Purpose:
Penile defects may be caused by trauma, cancer surgeries, congenital anomalies and surgical complications. The treatment options for penile defects include: penile replantation, reconstruction and transplantation.
In this study we introduce an experimental model of penile allogenic transplantation based on neurovascular pedicle.
Methods:
42 adult male LEW (RT1l) and 6 adult male LBN (RT1l+n) rats weighing 200-300g were used in three experimental groups: Anatomic study (Group 1, n=6), isotransplantation (Group 2, n=24) and allotransplantation groups (Group 3, n=12).
In 6 LEW rats, the vascular anatomy of male rat perineal region was determined by anatomic dissections. The penile composite flap was created based on the corpus spongiosum, dorsal penile vein and dorsal penile nerves (Figure 1,2).
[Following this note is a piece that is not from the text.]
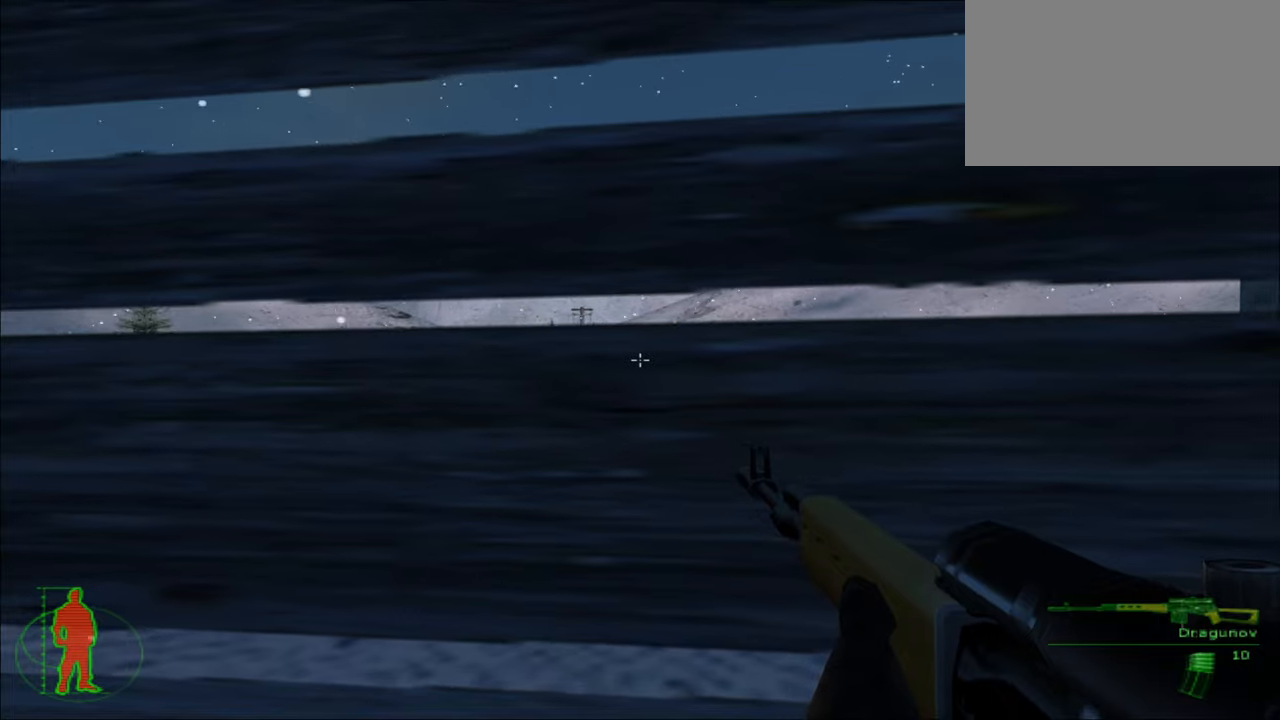
{"keys": ["s"], "mouse": [], "mouse_move": "still", "events": [[467, "s", "down"]]}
In order to reduce the morbidity and mortality of the recipient rats, instead of performing amputation of penis of the recipient rat, we have introduced modification of rerouting it into the scrotum. In 12 LEW rats, penile composite graft was transplanted as an isotransplant by microvascular anastomosis of the pedicle of the penis of the donor with the saphenous vessels of the recipient (Figure 3,4).
Figure 1. View of the isolated dorsal penile vein (DPV), and dorsal penile nerves (DPN) on the milimetric scale under operating microscope.
Figure 2. View of the isolated corpus spongiosum (CS) on the milimetric scale under operating microscope. (corpus cavernosum (CC), preputium(P)).
Figure 3. View of the anastomoses on the milimetric scale under operating microscope. (saphenous artery (SA), corpus spongiosum (CS), dorsal penile vein (DPV), saphenous vein (SV), dorsal penile nerve (DPN), lateral femoral cutaneous nerve (LFCN)).
In another 12 LEW rats, penile composite graft was transferred as a composite graft without vascular anastomosis. In the third part of the study, penis composite graft was transplanted across MHC barrier between LBN donors and LEW recipients under tapered dose of CsA immunotherapy. Graft survival was monitored by daily observations, somatosensory evoked potentials, histological examination and microangiography to assess transplant viability.
Figure 4. Drawing of the design of the transplantation procedure.
Results:
All vascularized isotransplants and allotransplants survived without signs of acute or chronic rejection over 200 days (still under observation) whereas all nonvascularized grafts underwent necrosis at 7 days post-transplant (Figure 5). Somatosensory evoke potential evaluation tests (SSEP) confirmed that starting at day 60 post-transplant, stimulation of the glans of the transplanted penis revealed cortical responses recorded in the somatosensory cortex of the recipient rat. Microangiographic evaluation of the transplanted penile tissues with lead oxide gelatin mixture demonstrated well preserved vascular territories of the transplanted penile allograft at 200 days post-transplant (Figure 6).
Histological evaluation confirmed that there were no signs of rejection at post-transplant day 200. Besides it was observed on the histological slides that the artery of the urethral bulb, cavernous structures of the corpus spongiosum, the dorsal penile arteries and the other small arterial branches were filled with the lead oxide gelatin mixture which was infused via intraarterial route (Figure 7).
Figure 5. Allotransplant on 200th post-transplant day (rerouted penis to the scrotum (p), penis allotransplant (pa)).
Figure 6. Allotransplant filled with intra arterial lead oxide-gelatin mixture (upper), and microangiographic view (lower). (saphenous artery (SA), corpus spongiosum (CS), dorsal penile vein (DPV), saphenous vein (SV), dorsal penile nerve (DPN).
Figure 7. Histological examination of the penile tissue allotransplant on the 200th post-transplant day. Note the dorsal penile arteries (DPA), artery of the urethral bulb (AUB) and cavernous structures of the corpus spongiosum (arrows) filled with leadoxide. (x10, H&E staining).(urethra (U), dorsal penile nerve (DPN)).
Conclusions:
This study confirmed feasibility of new penile allograft transplantation model. Long term survival without signs of rejection was achieved on tapered dose of Cyclosporin A monotherapy. The sensory function of penile transplant was confirmed by somatosensory evoked potentials. Finally, a new method of neurovascularization of penile transplant by direct artery-to-corpus spongiosum anastomosis was introduced.